Sometime in hour 2, I think, the aforementioned Moment hit me. I thought (and said to my husband), “That’s IT. I’m tired of being fat. I’m tired of being sick. I need to do something about this.”

So I did. At the time, I had no idea what the “something” would be. Little did I know there would be many “somethings”, and that none of them would be easy. But, nothing worthwhile is ever easy.

Fast forward to April 2007. I am a 32-year-old, 5’4″ woman who weighs 180 pounds. My blood pressure is 112/70, without medication. I look and feel years younger than I did when I was 29. I am a stronger person, both physically and emotionally. I never imagined I would have a waist again, or that I would ever be told by a clothing salesperson that I should go shop in the juniors’ department.  I stil want to lose about 30 more pounds, so I can reach my goal of 150, but needing to lose 30 pounds sounds much more manageable than needing to lose 150 pounds (half my size, effectively.)

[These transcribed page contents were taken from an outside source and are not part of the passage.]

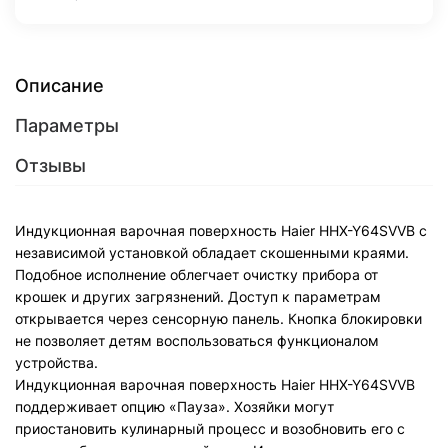
Описание
Параметры
Отзывы
Индукционная варочная поверхность Haier HHX-Y64SVVB с
независимой установкой обладает скошенными краями.
Подобное исполнение облегчает очистку прибора от
крошек и других загрязнений. Доступ к параметрам
открывается через сенсорную панель. Кнопка блокировки
не позволяет детям воспользоваться функционалом
устройства.
Индукционная варочная поверхность Haier HHX-Y64SVVB
поддерживает опцию «Пауза». Хозяйки могут
приостановить кулинарный процесс и возобновить его с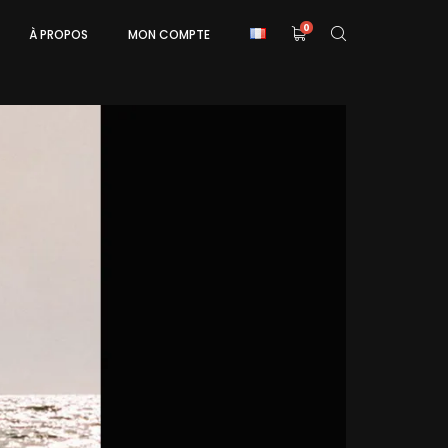
0
À PROPOS
MON COMPTE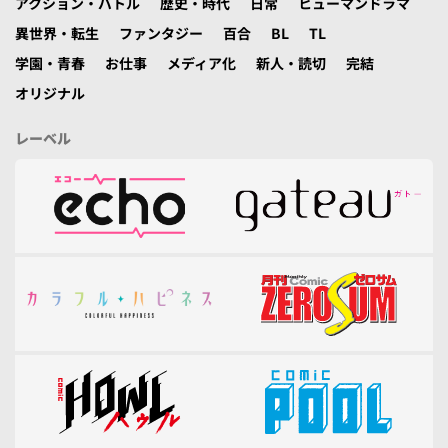
アクション・バトル
歴史・時代
日常
ヒューマンドラマ
異世界・転生
ファンタジー
百合
BL
TL
学園・青春
お仕事
メディア化
新人・読切
完結
オリジナル
レーベル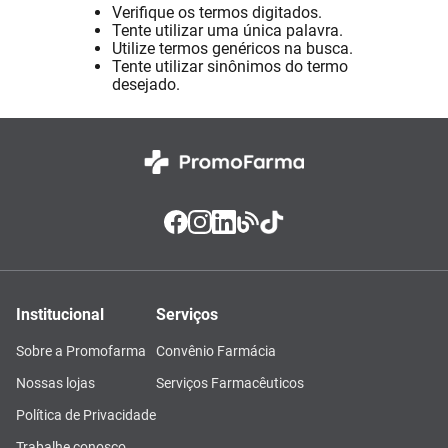
Verifique os termos digitados.
Absorvente
8
º
Tente utilizar uma única palavra.
Utilize termos genéricos na busca.
Lavitan
9
º
Tente utilizar sinônimos do termo
desejado.
Vitamina D
10
º
Institucional
Serviços
Sobre a Promofarma
Convênio Farmácia
Nossas lojas
Serviços Farmacêuticos
Política de Privacidade
Trabalhe conosco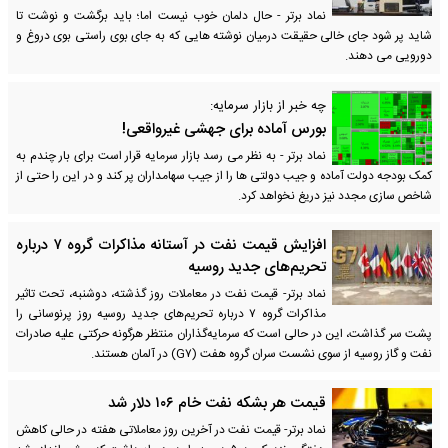
نماد برتر - حال دلمان خوب نیست اما؛ باید برگشت و نوشت تا
شاید پر شود جای خالی حقیقت درمیان نوشته هایی که به جای بوی راستی بوی دروغ و
دورویی می دهند.
چه خبر از بازار سرمایه:
بورس آماده برای جهشی غیرواقعی!
نماد برتر - به نظر می رسد بازار سرمایه قرار است برای بار چندم به
کمک بودجه دولت آماده و جیب دولتی ها را از جیب سهامداران پر کند و در این را حتی از
شاخص سازی مجدد نیز دریغ نخواهد کرد.
افزایش قیمت نفت در آستانه مذاکرات گروه ۷ درباره
تحریم‌های جدید روسیه
نماد برتر- قیمت نفت در معاملات روز گذشته، دوشنبه، تحت تاثیر
مذاکرات گروه ۷ درباره تحریم‌های جدید روسیه روز پرنوسانی را
پشت سر گذاشت، این در حالی است که سرمایه‌گذاران منتظر هرگونه حرکتی علیه صادرات
نفت و گاز روسیه از سوی نشست سران گروه هفت (G۷) در آلمان هستند.
قیمت هر بشکه نفت خام ۱۰۶ دلار شد
نماد برتر- قیمت نفت در آخرین روز معاملاتی هفته در حالی کاهش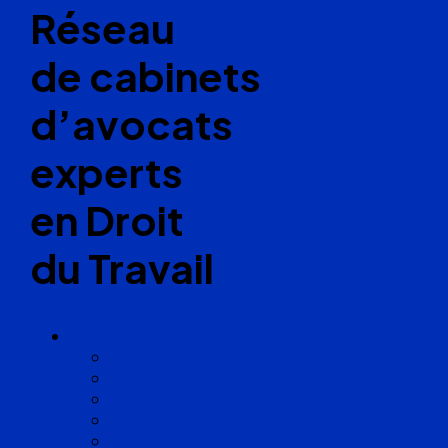
Réseau
de cabinets
d’avocats
experts
en Droit
du Travail
Cabinets
Angoulême
Bayonne
Bordeaux
Cognac
Lille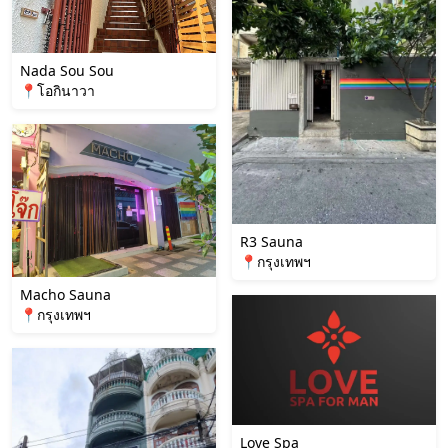
Nada Sou Sou
📍โอกินาวา
R3 Sauna
📍กรุงเทพฯ
Macho Sauna
📍กรุงเทพฯ
Love Spa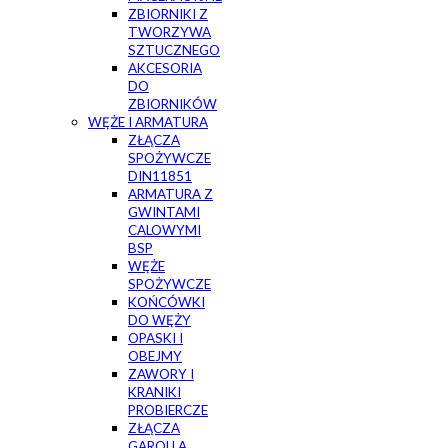
ZBIORNIKI Z
TWORZYWA
SZTUCZNEGO
AKCESORIA
DO
ZBIORNIKÓW
WĘŻE I ARMATURA
ZŁĄCZA
SPOŻYWCZE
DIN11851
ARMATURA Z
GWINTAMI
CALOWYMI
BSP
WĘŻE
SPOŻYWCZE
KOŃCÓWKI
DO WĘŻY
OPASKI I
OBEJMY
ZAWORY I
KRANIKI
PROBIERCZE
ZŁĄCZA
GAROLLA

So many people ask me, “That is amazing! How did you lose all that weight?” that I’ve decided to start a blog about it. Now, usually when I start to tell people how I did it, they say things like, “Oh, I could never give up sugar” or “Forget it — I don’t have time to exercise.” I don’t mean to sound like Dr. Phil, but the decision to make yourself healthy is a choice you have to make on your own. I can’t make you do the things I have done to bring myself back to health, nor can I give you the inner emotional strength you need to do this. But what I can offer you is this: “weigh” the choices. If you are overweight and unhealthy, you can continue on your current path (not a desirable option, for sure!) or you can follow a new one and become less overweight and more healthy. Once you see how much better you will feel after you make the changes, you may not want to go back to your old habits. (I know I don’t.)

I plan to share not only my weight loss tips, but also my personal story… you don’t get to be 300 pounds without a story, believe me. Also, I’ll share anything I think might be related to the general topic here. After all, it’s my blog, and my story, but it’s not my weight anymore!